■ **Kutipan Pilihan**:
━━━━━━━━━━━━━━━━
Demikian pula dengan gas alam Indonesia, sudahlah produksinya dimopoli swasta asing, sebagian besar hasilnya justru dijual ke luar negeri dengan kontrak-kontrak jangka panjang. Dari total produksi 459 juta BOE (barrel of oil equivalent) pada 2009, hampir 60% diekspor ke luar negeri yang terdiri dari gas alam (12%) dan dalam bentuk LNG 48%. Sisanya dibagi-bagi untuk industri (19%), PLN (10%), dan lain-lain. Padahal dengan jumlah tersebut, kebutuhan domestik sangat tidak memadai. Sejumlah industri menjerit-jerit kekurangan pasokan gas. Hal yang sama dialami PLN. Akibat kekurangan gas PLN terpaksa menggunakan minyak yang biaya produksinya jauh lebih mahal. Sumber energi seperti batubara justru juga sama, dimonopoli swasta. Dengan produksi sekitar 250 juta ton, 77 persen justru diekspor ke luar negeri. Kalaupun dijual ke dalam negeri termasuk kepada PLN dijual dengan harga internasional. Mahal dan langkanya sumber energi tersebut membuat biaya listrik dan harga-harga barang menjadi lebih mahal. Ujung-ujungnya rakyat yang menanggung akibatnya.
━━━━━━━━━━━━━━━━
■ **Tugas yang Dikerjakan**:
1. Menurut kutipan tentang energi di atas, kenapa PLN terpaksa memakai minyak? Jawab dalam satu sampai tiga kalimat.
2. Tuliskan semua angka persen yang muncul dalam kutipan tentang energi di atas.
3. Sambung kutipan tentang energi di atas dengan menulis bagian berikutnya, mulai setelah kalimat terakhirnya.

■ **Baris Data**:
━━━━━━━━━━━━━━━━
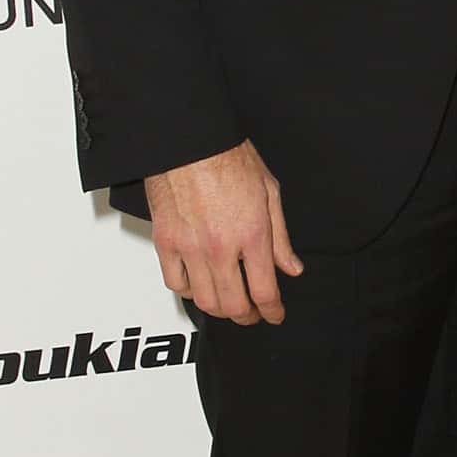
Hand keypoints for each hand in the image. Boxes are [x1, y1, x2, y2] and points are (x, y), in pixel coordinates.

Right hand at [145, 141, 301, 323]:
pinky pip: (175, 282)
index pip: (265, 291)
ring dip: (220, 309)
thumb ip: (281, 237)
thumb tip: (291, 267)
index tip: (275, 314)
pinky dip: (189, 291)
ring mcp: (190, 247)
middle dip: (247, 316)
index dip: (272, 310)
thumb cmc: (227, 156)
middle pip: (234, 305)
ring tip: (228, 302)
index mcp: (252, 234)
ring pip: (204, 301)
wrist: (188, 140)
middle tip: (253, 313)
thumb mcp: (269, 192)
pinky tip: (199, 285)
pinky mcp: (165, 242)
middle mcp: (220, 246)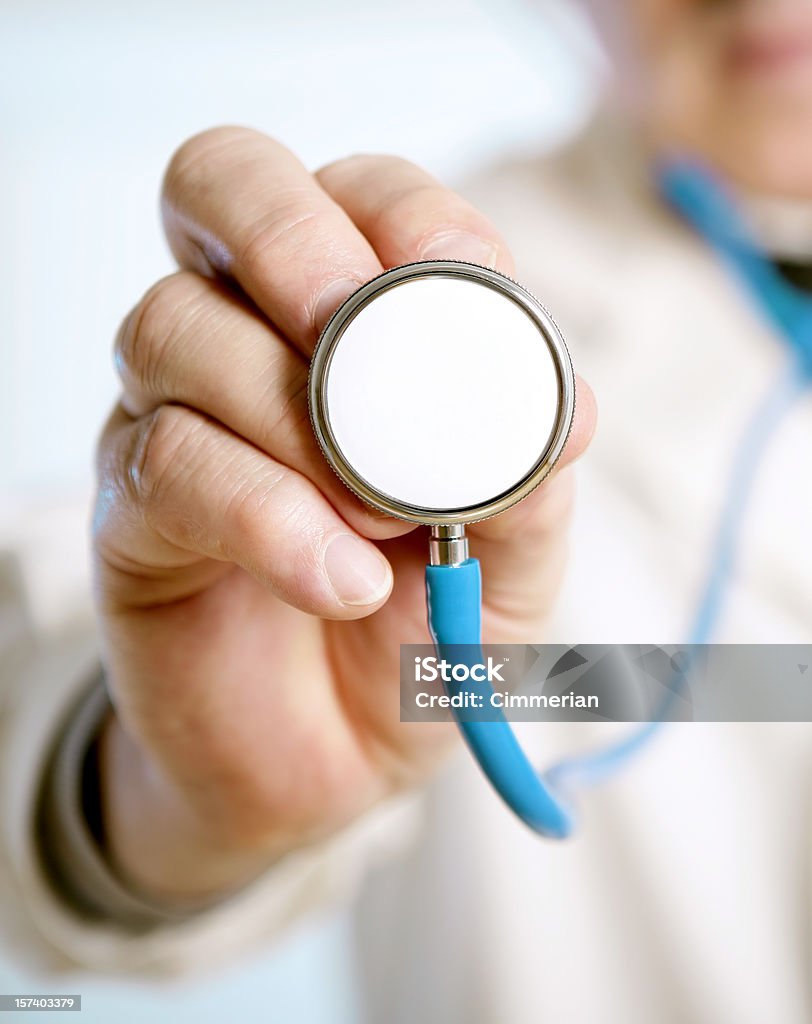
━━━━━━━━━━━━━━━━
■ **Jawaban Latihan**:
1. PLN kekurangan pasokan gas karena sebagian besar produksi gas alam dijual ke luar negeri. Karena itu PLN terpaksa memakai minyak, padahal biaya produksinya jauh lebih mahal.

2. hampir 60%, 12%, 48%, 19%, 10%, 77 persen

3.
Demikian pula dengan barang tambang lainnya seperti emas, perak, tembaga, timah dan nikel juga dimonopoli swasta. Sejumlah BUMN memang ikut menjamah kekayaan tersebut namun peran mereka makin terpinggirkan. Padahal jika barang tambang tersebut dikelola oleh negera maka kontribusi terhadap pendapatan negara akan sangat besar. Dari perhitungan data produksi barang tambang tahun 2008 untuk emas, perak dan biji besi, tembaga, timah, nikel, feronikel, dan batu bara dikalikan dengan harga masing-masing di pasar internasional maka kekayaan yang dapat diperoleh sebesar Rp 388 triliun. Jika ditambah dengan minyak dan gas maka nilainya mencapai Rp 1,031 triliun. Angka ini tentu lebih besar dibandingkan dengan kontribusi migas dan pertambangan pada APBN 2008 sebesar Rp 365 triliun. Bahkan nilai tersebut lebih besar dari APBN 2008 sendiri yang besarnya hanya Rp 962.5 triliun (sumber: Evaluasi Kinerja Sektor SDM, 2008, Kementerian ESDM).

Bisa dibayangkan jika kekayaan alam Indonesia dikelola sesuai dengan tuntunan syariah. Barang-barang tambang yang depositnya melimpah tersebut akan dikelola oleh negera untuk kepentingan rakyat. Indonesia tentu perlu tergantung pada pajak yang sangat mencekik rakyat atau utang yang cicilan pokok dan bunganya membebani APBN saban tahun. Dengan dana tersebut berbagai infrastruktur khususnya pendidikan, kesehatan, layanan sosial, dapat dikembangkan dan disediakan dengan biaya murah bahkan dalam hal tertentu dapat gratis. Dengan demikian pengembangan sumber daya manusia akan menjadi lebih optimal.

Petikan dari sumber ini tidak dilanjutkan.